I’ll begin by affirming that play is absolutely essential to learning (and life) and working with students beyond a standardized educational model should be the baseline. Yet both concepts of play-based and child-centered learning are not often well integrated into the whole picture of how children learn to value nature or become adults who contribute to their community and the Earth.

The option to always (and only) play through life, even as a child, is a contemporary luxury and a toxic privilege that leads to self-centered adults. Unfortunately, parents or educators can often feel driven to make everything entertaining through “play”. This fearful obsession is fueled by modern culture’s inability to provide work infused with joy or play aligned with responsibility.

In order to grow into competent, healthy humans, children need to see adults “adulting” well. Relative to other great apes such as gorillas, chimpanzees, and orangutans, we humans possess an incredible capacity for intersubjectivity—the ability to quickly theorize what others are thinking based on information such as body language, expression, and more. Intersubjectivity is how humans evolved into master trackers: able to predict the whereabouts of their quarry with a mix of simple clues, knowing their landscape, and “thinking” like the animal they are hunting. It is also why children are so adept at learning by imitation, especially from their elders.

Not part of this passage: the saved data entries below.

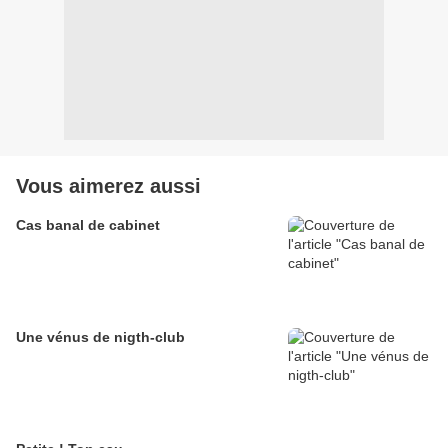
Vous aimerez aussi
Cas banal de cabinet
Une vénus de nigth-club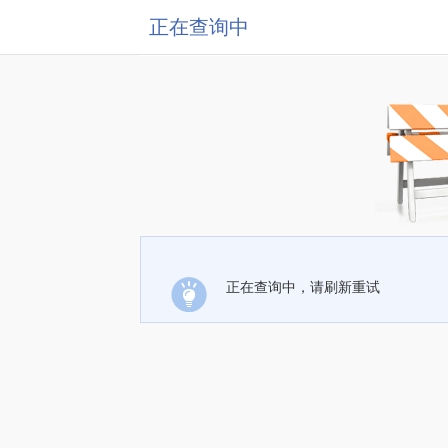
正在查询中
正在查询中，请刷新重试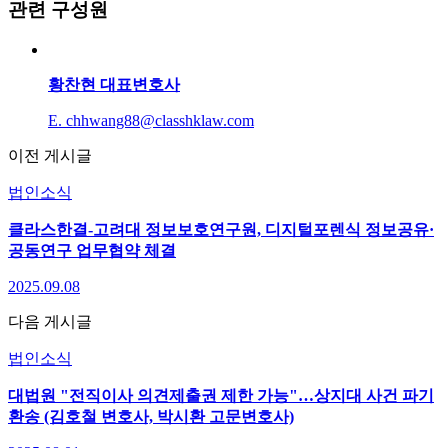
관련 구성원
황찬현
대표변호사
E. chhwang88@classhklaw.com
이전 게시글
법인소식
클라스한결-고려대 정보보호연구원, 디지털포렌식 정보공유·
공동연구 업무협약 체결
2025.09.08
다음 게시글
법인소식
대법원 "전직이사 의견제출권 제한 가능"…상지대 사건 파기
환송 (김호철 변호사, 박시환 고문변호사)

In the ancestral past we all share, children had time to explore the land where they lived. Certainly, they played, but they also engaged in vital responsibilities during such explorations: harvesting and cracking nuts, foraging tidal pools, gathering wood for the fire. When they wandered further from the family hearth or village proper, they might be relied upon to bring back berries, fish, or small game. Their caregivers would provide them with the physical tools and materials needed to carry out these expected tasks: baskets, knives, or hunting weapons. Or these elders would show them how to craft their own, sometimes through direct instruction and storytelling, sometimes through unguided imitation and trial and error. As children grew, their responsibilities became more complex (and more interesting), and ever more essential to their family or village.

They were not doted on by adults pandering to every precocious question. Rather, practicality, mindfulness, and resourcefulness were expectations as they walked with their parents, tending to the day-to-day needs of their family and the land they were a part of. With familial and communal survival directly at stake, there was no hard and fast rule for learning the “how-to” of a task. It was whatever mixture of methods reliably guided the child to be truly helpful.

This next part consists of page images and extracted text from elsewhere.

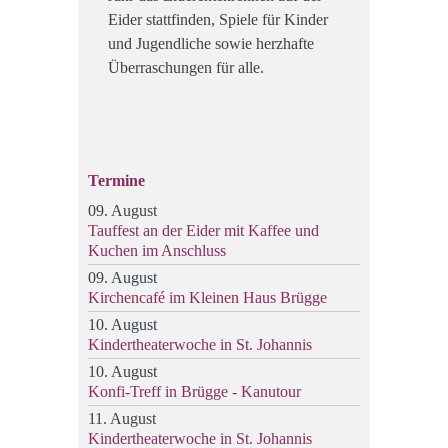
Eider stattfinden, Spiele für Kinder
und Jugendliche sowie herzhafte
Überraschungen für alle.
Termine
09. August
Tauffest an der Eider mit Kaffee und
Kuchen im Anschluss
09. August
Kirchencafé im Kleinen Haus Brügge
10. August
Kindertheaterwoche in St. Johannis
10. August
Konfi-Treff in Brügge - Kanutour
11. August
Kindertheaterwoche in St. Johannis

This “work” of survival did not lessen how much a child intrinsically valued nature (the more-than-human-world). Instead, this “work” of livelihood provided a daily reminder of their dependency on and connection to the Earth—going far beyond what distilled recreation and play can ever hope to reach.

Explorations of our ancestral past and evolutionary assets can offer profound implications for the in vogue concepts of play-based and child-centered learning as applied to outdoor education and forest schools. A healthier and more balanced approach to child development should encompass the well-being of the community (village) and the more-than-human-world, even shifting the notion of child-centered to a multi-generational scope. Meanwhile, our play can involve meaningful work that reinforces and provides for these greater ecological and communal connections.

When we venture into the out-of-doors, give our children duties and responsibilities with meaning. Expand upon those opportunities with sage advice and, even more important, sage role-modeling. Then, with access to these cultural tools, physical tools, and the wilder world, let them play and explore. Responsibility to community informs their play. In turn, play informs their responsibility to community. Treat this as a never-ending cycle and you will discover the true school of the forest.